# PASSAGE GIVEN
Wednesday 5 November 2008

Two Have Hold of a Tallit - Abraham Joshua Heschel's Rabbinic Scholarship - Article Published in European Judaism

This speech, recently published in European Judaism, was given at a Conference on the contribution of Abraham Joshua Heschel at University College London.

 

Two Have Hold of a Tallit:

Abraham Joshua Heschel’s Rabbinic Scholarship[1]

 

I am a congregational Rabbi; neither an academic scholar of Rabbinics, nor an academic scholar of twentieth century theology. I was also not the first person Professor Saperstein asked to address a conference designed to appreciate and assess the enduring influence of Professor Heschel’s work on Rabbinic Judaism. That’s fine. I wouldn’t have been the first person I would have asked either. The first person asked to assess the ‘enduring influence’ of Heschel’s work on Rabbinics was a proper scholar of Rabbinics and that person declined, saying they had never read Heschel’s most important book on Rabbinics– Torah Min HaShamayim.

 

This tells us of more or less everything we need to know about the influence of this work on the academic. Heschel’s writing on Rabbinic scholarship is considered surplus to the requirements of proper academia. It was always thus.

 

Standing in the Doorway

Heschel made a life’s work out of not fitting into the conventional expectations of the academy, neither in terms of his person or his publications. As he refused to bend to the interests of the academy, so too the Academy refused to bend to accommodate him. Heschel’s PhD work fell between the two stools of phenomenology and Bible. He couldn’t rein his interests down to one field of focus, even as a doctoral student. Then there is the issue of his theological writing, the works Professor Neil Gillman calls the ‘Hide and Seek series.’[2] While Heschel captured something remarkable in these works this kind of writing never garners the academic respect that accompanies the publication of a good critical edition.

# EXERCISES
1 - Copy word for word the part of the Heschel speech that opens with the words containing "This speech, recently" and closes with "University College London.".
2 - Pick up the Heschel speech after its last sentence and keep writing it.

(Stored data)
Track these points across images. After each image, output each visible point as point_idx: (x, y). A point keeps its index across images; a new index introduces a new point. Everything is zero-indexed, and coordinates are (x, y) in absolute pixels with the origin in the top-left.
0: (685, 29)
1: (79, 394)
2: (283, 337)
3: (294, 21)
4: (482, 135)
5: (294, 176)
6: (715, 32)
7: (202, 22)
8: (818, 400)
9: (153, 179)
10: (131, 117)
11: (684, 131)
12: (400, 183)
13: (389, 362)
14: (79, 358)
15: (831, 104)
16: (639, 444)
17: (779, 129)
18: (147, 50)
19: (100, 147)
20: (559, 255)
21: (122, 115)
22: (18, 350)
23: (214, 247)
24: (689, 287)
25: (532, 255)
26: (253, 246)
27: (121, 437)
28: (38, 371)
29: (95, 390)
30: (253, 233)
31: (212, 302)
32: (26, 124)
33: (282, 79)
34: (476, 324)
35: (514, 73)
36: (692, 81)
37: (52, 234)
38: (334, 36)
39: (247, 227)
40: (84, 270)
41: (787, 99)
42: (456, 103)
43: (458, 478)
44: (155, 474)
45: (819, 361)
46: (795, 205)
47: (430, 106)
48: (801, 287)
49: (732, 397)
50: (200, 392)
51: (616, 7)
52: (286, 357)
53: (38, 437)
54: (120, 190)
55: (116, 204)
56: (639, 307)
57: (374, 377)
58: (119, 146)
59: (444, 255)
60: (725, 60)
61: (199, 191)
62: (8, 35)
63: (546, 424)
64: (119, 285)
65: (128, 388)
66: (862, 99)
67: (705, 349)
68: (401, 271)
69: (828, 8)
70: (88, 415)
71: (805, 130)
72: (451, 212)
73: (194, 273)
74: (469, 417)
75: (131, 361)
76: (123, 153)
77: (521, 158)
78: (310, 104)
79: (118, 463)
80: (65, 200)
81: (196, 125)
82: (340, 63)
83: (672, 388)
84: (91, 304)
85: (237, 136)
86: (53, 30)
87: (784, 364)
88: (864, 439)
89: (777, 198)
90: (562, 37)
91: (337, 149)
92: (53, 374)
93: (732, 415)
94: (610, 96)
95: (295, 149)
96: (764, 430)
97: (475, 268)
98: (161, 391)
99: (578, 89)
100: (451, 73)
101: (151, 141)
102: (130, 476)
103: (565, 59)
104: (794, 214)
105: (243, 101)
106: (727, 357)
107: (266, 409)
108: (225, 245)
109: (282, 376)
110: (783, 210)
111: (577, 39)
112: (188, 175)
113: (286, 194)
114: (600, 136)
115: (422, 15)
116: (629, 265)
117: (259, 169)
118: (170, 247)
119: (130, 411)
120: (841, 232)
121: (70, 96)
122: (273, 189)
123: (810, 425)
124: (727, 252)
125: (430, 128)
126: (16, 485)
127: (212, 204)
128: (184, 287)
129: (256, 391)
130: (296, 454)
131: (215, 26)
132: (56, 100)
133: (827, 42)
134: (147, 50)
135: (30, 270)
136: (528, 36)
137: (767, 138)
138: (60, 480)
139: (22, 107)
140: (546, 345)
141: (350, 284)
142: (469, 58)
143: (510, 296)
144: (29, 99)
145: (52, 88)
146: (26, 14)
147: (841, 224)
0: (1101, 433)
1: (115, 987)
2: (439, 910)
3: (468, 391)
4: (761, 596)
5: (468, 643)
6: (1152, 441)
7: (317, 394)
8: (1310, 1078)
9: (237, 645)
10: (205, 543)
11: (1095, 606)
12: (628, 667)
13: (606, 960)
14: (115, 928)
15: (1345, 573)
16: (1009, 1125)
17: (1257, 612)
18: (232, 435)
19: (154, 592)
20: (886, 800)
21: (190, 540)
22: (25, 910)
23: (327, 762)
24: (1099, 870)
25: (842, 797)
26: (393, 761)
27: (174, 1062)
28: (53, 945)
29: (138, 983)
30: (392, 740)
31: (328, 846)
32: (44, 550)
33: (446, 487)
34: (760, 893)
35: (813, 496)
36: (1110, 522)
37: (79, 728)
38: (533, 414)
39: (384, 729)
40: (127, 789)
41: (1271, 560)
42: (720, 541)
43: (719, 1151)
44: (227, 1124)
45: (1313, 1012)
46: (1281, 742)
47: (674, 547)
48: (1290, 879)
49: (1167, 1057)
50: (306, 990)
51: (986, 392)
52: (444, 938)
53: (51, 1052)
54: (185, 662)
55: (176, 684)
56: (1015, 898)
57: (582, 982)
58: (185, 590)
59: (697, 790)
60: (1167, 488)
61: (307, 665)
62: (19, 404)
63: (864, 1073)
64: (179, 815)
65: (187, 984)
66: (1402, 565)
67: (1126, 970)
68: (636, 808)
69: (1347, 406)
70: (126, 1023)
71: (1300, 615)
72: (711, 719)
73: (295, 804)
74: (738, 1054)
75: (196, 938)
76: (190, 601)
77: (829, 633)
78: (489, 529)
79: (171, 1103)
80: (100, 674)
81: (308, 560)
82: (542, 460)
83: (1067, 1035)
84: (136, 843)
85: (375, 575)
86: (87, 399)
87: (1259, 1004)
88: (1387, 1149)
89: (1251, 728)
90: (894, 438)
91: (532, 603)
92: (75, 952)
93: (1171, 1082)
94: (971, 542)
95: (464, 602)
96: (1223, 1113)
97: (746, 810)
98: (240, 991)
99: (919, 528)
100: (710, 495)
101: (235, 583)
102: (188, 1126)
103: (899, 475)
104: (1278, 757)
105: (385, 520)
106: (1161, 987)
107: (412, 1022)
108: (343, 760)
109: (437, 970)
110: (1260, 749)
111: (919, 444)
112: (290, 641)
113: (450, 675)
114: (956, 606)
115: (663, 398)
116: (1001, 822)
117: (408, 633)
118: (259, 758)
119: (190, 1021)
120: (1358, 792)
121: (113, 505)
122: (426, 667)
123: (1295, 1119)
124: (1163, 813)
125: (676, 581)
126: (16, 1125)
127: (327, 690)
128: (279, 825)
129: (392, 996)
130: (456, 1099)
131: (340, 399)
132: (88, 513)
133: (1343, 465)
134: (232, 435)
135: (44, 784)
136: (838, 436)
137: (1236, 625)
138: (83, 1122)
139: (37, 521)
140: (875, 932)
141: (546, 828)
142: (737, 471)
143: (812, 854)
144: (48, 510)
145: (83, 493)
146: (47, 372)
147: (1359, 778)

# RESPONSES TO THE EXERCISE
1 -
This speech, recently published in European Judaism, was given at a Conference on the contribution of Abraham Joshua Heschel at University College London.

2 -
At the Jewish Theological Seminary Heschel served as Professor of Ethics and Mysticism. It’s a surprising choice of chair since the vast preponderance of his published work, at the time he arrived at JTS, was in the fields of Bible and Medieval Philosophy. Indeed it is a very JTS kind of snub. The faculty at JTS stood full square behind at least the first part of Shaul Lieberman’s infamous put-down of Gershon Scholem (in an introduction to a lecture given by Scholem at the Seminary).[3] When I arrived at JTS in 1999 portraits of the great scholars were hung along all the corridors; Solomon Schechter, HL Ginsburg, Louis Finklestein were all prominently displayed. Heschel did have a portrait, but it was totally buried along a corridor in the library facing the stack of modern Israeli children’s literature en route to a computer room which was soon to be shut down. His portrait was hung where virtually no-one would see it. It was, I learnt from Heschel’s daughter, Dr Susanna Heschel, a point of consternation.[4]

 

Heschel stood in the doorway quite sure that he would never surrender what he cared about for the sake of broader academic acceptance, and the academic community left him standing there; an uneasy truce. But none of this should be understood as suggesting that there is nothing to gain from a serious examination of Heschel’s work on Rabbinics. That would be a grave error.

 

The Oeuvre

Heschel’s major work on Rabbinics is the three volume Torah Min Hashamayim, recently made available in English by Gordon Tucker (hereafter TMH).[5] This paper will also address two of Heschel’s less well known Rabbinic works; a biography on Maimonides[6] and a monograph, ‘The Quest for Certainty in Saadia’s Philosophy.’[7] There are other works, a biography of Abarvanel, a book length collection of biographical essays on Jewish leaders and a range of shorter monographs, but I will concentrate on these three.

 

Heschel’s work on the medieval period is interesting in its own right, but it is additionally worth noting since it allows us to appreciate an insight into the significance of Heschel the scholar made by Moshe Idel. Prefacing a publication of two almost book length articles on Medieval philosophy and prophecy, Idel notes that Heschel – when one takes into account his work on the Mediaevals – becomes one of ‘very few’ scholars who joined the dots of every significant period of Jewish scholarship, from Bible to Hasidut while also making an important contribution of his own.[8] Indeed it’s hard to think of anyone who can stand alongside Heschel in that pantheon. Solomon Schechter clearly had the knowledge base, but didn’t leave behind the body of work. Not even Rabbi Louis Jacobs made the sort of contribution in the study of Bible that would allow him to take his place alongside Heschel.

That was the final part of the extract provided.